- **Kaynak Metin**:
----------

/ Pasajlar / Kültür Savaşlarını Unutun

 

 

İşçi sınıfı semti Middlesbrough’da oturan bir kadınsanız, Hampshire’daki zengin Hart semtinde oturan bir kadından yedi yıl önce ölme ihtimaliniz yüksektir.[1] Yoksul bir ailenin çocuğuysanız, genel ortaöğretim sınavlarında iyi puan alma ihtimaliniz %27 oranında düşer.[2] Özel okula gidiyorsanız, 40 yaşına geldiğinizde devlet okulu mezunu birinden %35 fazla para kazanıyor olursunuz.[3] Evsiz bir yetişkinseniz, yoksul veya işçi sınıfından bir ailenin çocuğu olma ihtimaliniz neredeyse yüzde yüzdür.[4]

Sınıf, dünyamızı şekillendirir. Birçok insanın yaşam fırsatlarını sınırlar ve önlerine koydukları hedefleri düşük tutmalarına sebep olur. Kimilerine ise, güç ve ayrıcalıklarla dolu bir hayat bahşeder.

Gelgelelim sınıf artık politikalarımızı şekillendirmiyor. Bugün politikadaki temel ayrım, birçoklarının gözlemlediği gibi, sınıf değil kültür. Göçmenlerle ilgili görüşleriniz nedir? Yurtsever misiniz? Çokkültürlü Londra size hâlâ Britanyalılık hissi veriyor mu? Bugün Britanya, geleneksel ekonomik meseleler yerine, bu tür sorular üzerinden ayrışmış gibi görünüyor. Sadece Britanya’da da değil, Avrupa’nın tamamında, asıl politik fay hattı sağ-sol arasından değil; küreselleşmiş, teknokratik yeni dünyada kendilerini rahat hissedenler –veya bu dünyaya uyum sağlamaya hazır olanlar– ile, kendilerini dışlanmış, mülksüzleştirilmiş, söz hakkı alınmış hissedenler arasından geçiyor.    

Peki politik sınırlar, toplum içindeki toplumsal veya maddi ayrımları işaret etmez olduğunda ne olur? Toplumsal dünyayı şekillendiren sınıf, artık politik haritada temsil edilmediğinde ne olur?

----------

- **Verilen Görev 1**:
Kaynak metne göre şu soruları cevaplayın:
(a) Middlesbrough'da oturan bir kadın, Hart semtinde oturan bir kadından kaç yıl önce ölebilir?
(b) Özel okula giden biri 40 yaşına geldiğinde devlet okulu mezunu birinden yüzde kaç fazla kazanır?
(c) Bugün politikadaki temel ayrım nedir?
- **Verilen Görev 2**: Lütfen kaynak metinde geçen bütün yer adlarını sıralayın.
- **Verilen Görev 3**: Kaynak metinde "Sınıf, dünyamızı şekillendirir." ile başlayıp "bir hayat bahşeder." ile biten bölümü aynen aktarın.
Aşağıdaki satırların burada hiçbir rolü yok.

----------

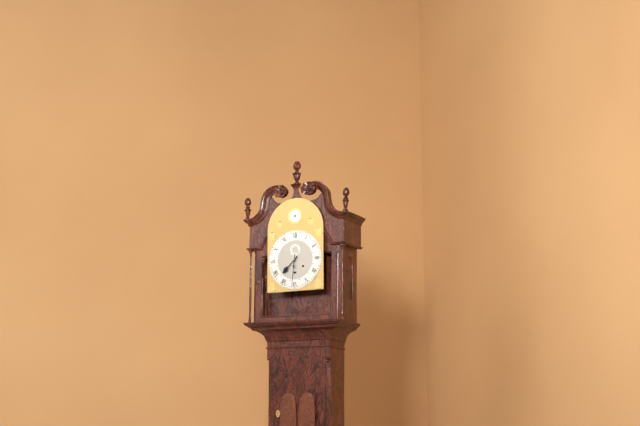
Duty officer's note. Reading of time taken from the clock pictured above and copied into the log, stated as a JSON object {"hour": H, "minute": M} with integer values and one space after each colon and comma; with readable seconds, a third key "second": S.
{"hour": 7, "minute": 31}
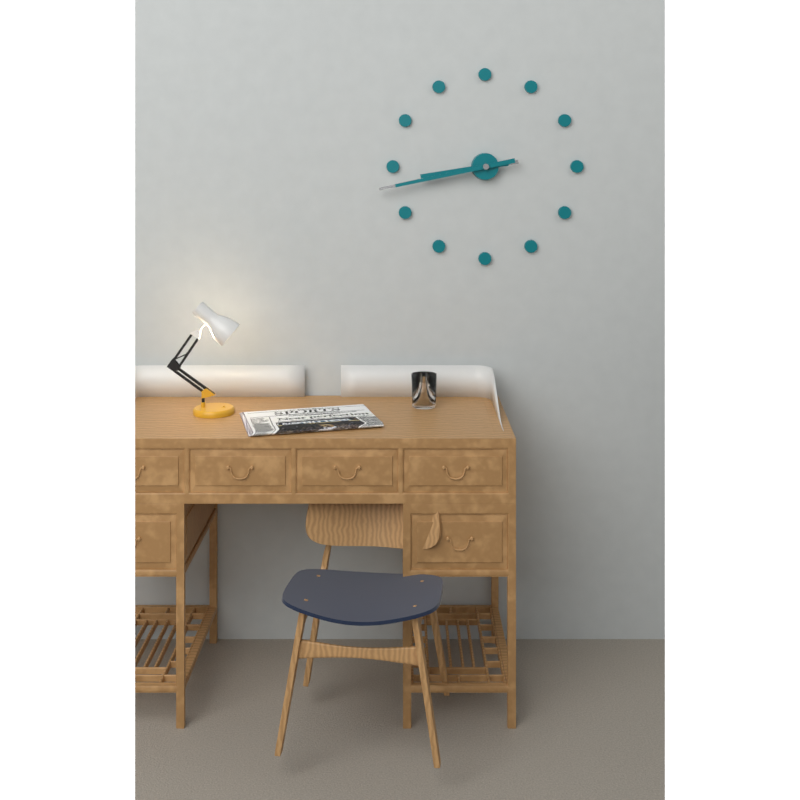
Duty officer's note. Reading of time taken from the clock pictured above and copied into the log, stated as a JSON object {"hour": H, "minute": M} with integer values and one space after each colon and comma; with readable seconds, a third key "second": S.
{"hour": 8, "minute": 43}
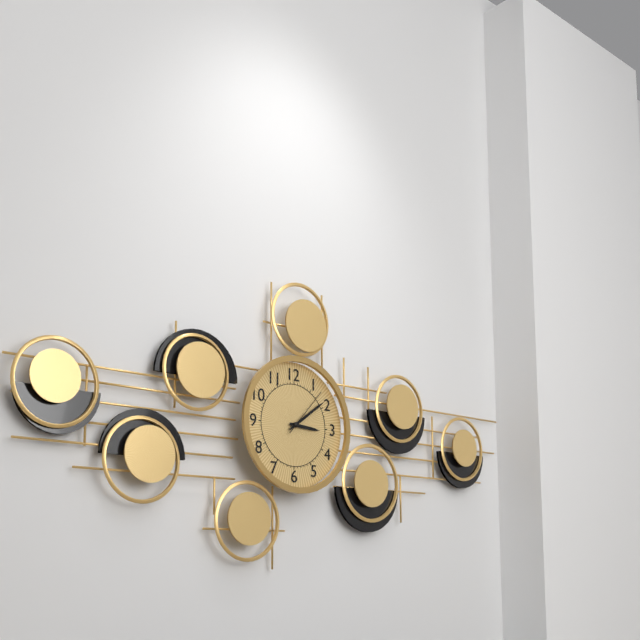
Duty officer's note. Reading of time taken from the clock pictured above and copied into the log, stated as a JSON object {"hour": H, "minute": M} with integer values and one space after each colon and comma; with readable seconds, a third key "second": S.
{"hour": 3, "minute": 9, "second": 7}
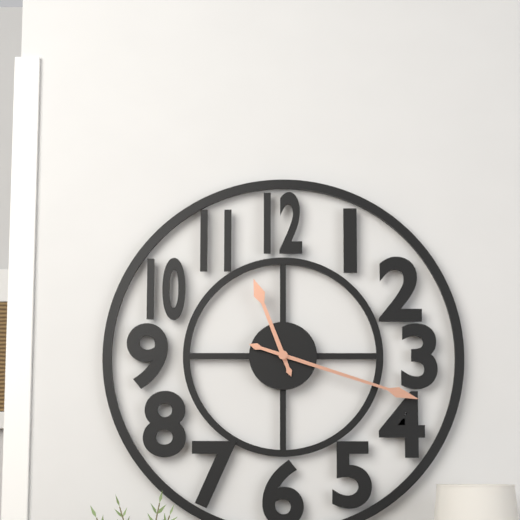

----------

- **Çözümlü Cevap 1**:
(a) Yedi yıl.
(b) %35.
(c) Sınıf değil, kültür.

- **Çözümlü Cevap 2**: Middlesbrough, Hampshire, Hart, Londra, Britanya, Avrupa

- **Çözümlü Cevap 3**:
Sınıf, dünyamızı şekillendirir. Birçok insanın yaşam fırsatlarını sınırlar ve önlerine koydukları hedefleri düşük tutmalarına sebep olur. Kimilerine ise, güç ve ayrıcalıklarla dolu bir hayat bahşeder.